START DOCUMENT PASSAGE
One of the questions I frequently get asked is, "Knowing what you know now, would you choose to Baby Bunch again?"
Let me preface this by saying that I NEVER intended to be a Baby Buncher. Nor did Linda. Before I had children, the only Baby Buncher I knew was my cousin (who also did not intend to be a Buncher - see a pattern here?). Her kids were 20 months apart and honestly, I thought her life was way too crazy. I wanted time to savor and enjoy each one of my babies.
Enter Baby #1. I had a (relatively easy) pregnancy, labor and delivery. About 5 hours after he was born I remember thinking, "I could do this again!" And he was the world's easiest baby. Next thing we knew, by the time he was 8 months old, we were expecting his brother.
I'll be honest and say that the first year and a half after my second son was born was not easy. Actually, it was pretty hellish. He was NOT so much the easy baby. And to make matters worse, easy Baby #1 had turned into a demanding, strong-willed toddler. To make matters even more worse, my husband decided to quit his job and go back to business school to get his MBA. I remember very little about July 2005 to the spring of 2007, including Baby #2's babyhood. All in all, it was a pretty sucky two years.
During this timeframe, my Baby Bunching cousin became a beacon of hope. Because she was still too busy to talk on the phone, through her mother (my aunt), I heard stories about how much easier things were now that her tots were 3 and 4. How they played together. How they were out of diapers, eating regular food, walking instead of riding in the stroller, etc. etc. It gave me hope that one day, I too, would be able to pee uninterrupted and perhaps even finish a meal.
Fast forward two years. I am peeing uninterrupted and finishing meals! Or at least I was, until I had another baby recently. But I digress. With a new baby in the house, my Bunched older two have been my saving grace. They are built-in playmates, keeping each other entertained during nursing sessions or when we are stuck in the house so the baby can sleep. Because they are so close in age (and both boys), they are interested in the same activities and can even be in the same swimming/gymnastics/art/music/soccer/etc. classes sometimes, which keeps me from running all over town like a fool trying to keep everyone happy in different activities. They can now wear each other's clothes. I am definitely seeing the payoffs!
So, knowing what I know now, would I do it again? I think so. As a friend who bunched all three of her kids (they are all a little over one year apart) put it, "Yes, it is crazy in the beginning, but it's a phase of your life. It's just a few years. It's not a lifestyle for everyone, but it worked for our family." Baby Bunching worked for us. My boys are best friends for life, and we've just added a third brother to the mix. He is spaced far enough from the second (three years) that I am able to savor his babyhood, but he will still be relatively close in age to the others. For our family, it has worked out nicely.
I'm curious to hear what others think. If you could go back and do it all over again, would you Baby Bunch and why or why not?
i had the same experience, easy birth for first easy baby, then baby 2 was colic and horrendous and baby 1 was a VERY demanding toddler, i too was in HELL. i bunched b/c of my age, 36 when i delivered my first 38 when i delievered my second. i would probably give myself a bit more space, they are 25 months, i might have moved it to 30 months if i was younger. but i do like the age closeness when older, i had a 4 year gap with my older sis and a 6 year gap with younger and we were never on teh same stage and it sucked.
END DOCUMENT PASSAGE
START SOURCE DATA
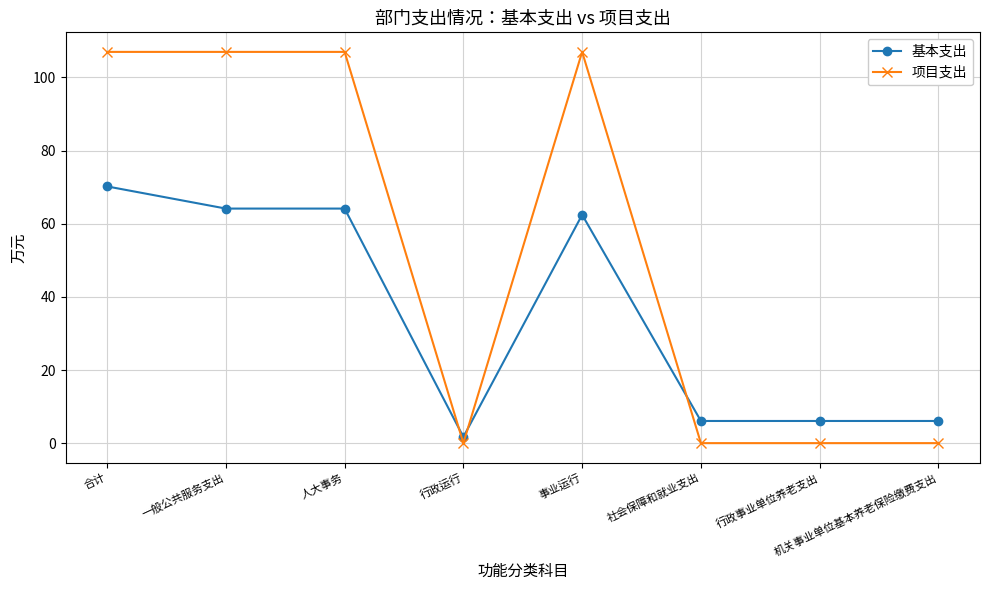

How many times do 项目支出 and 基本支出 cross each other?

3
END SOURCE DATA
§ **EXERCISE AIM**
Carry on the baby bunching post from where it stops.

§ **ANSWER TO THIS PROBLEM**
Posted by: feener | Aug 28, 2008 at 02:01 PM
Absolutely - would TOTALLY do it again. The kids are 15 mos apart. First one was super easy - and the second one was a terror. I don't remember much of the first 15 mos, and then all of a sudden I remember thinking... wow this got 100 times easier in just one month. From that point on, I thought it was the best decision I ever made 'accidentally'. In fact, I worry that my 3rd child is too far apart to appreciate the bond his older brothers have. If I was crazy enough, I would have a 4th and baby bunch that 4th child with my 3rd. That way they could have the same bond. However, I don't think we have it in us!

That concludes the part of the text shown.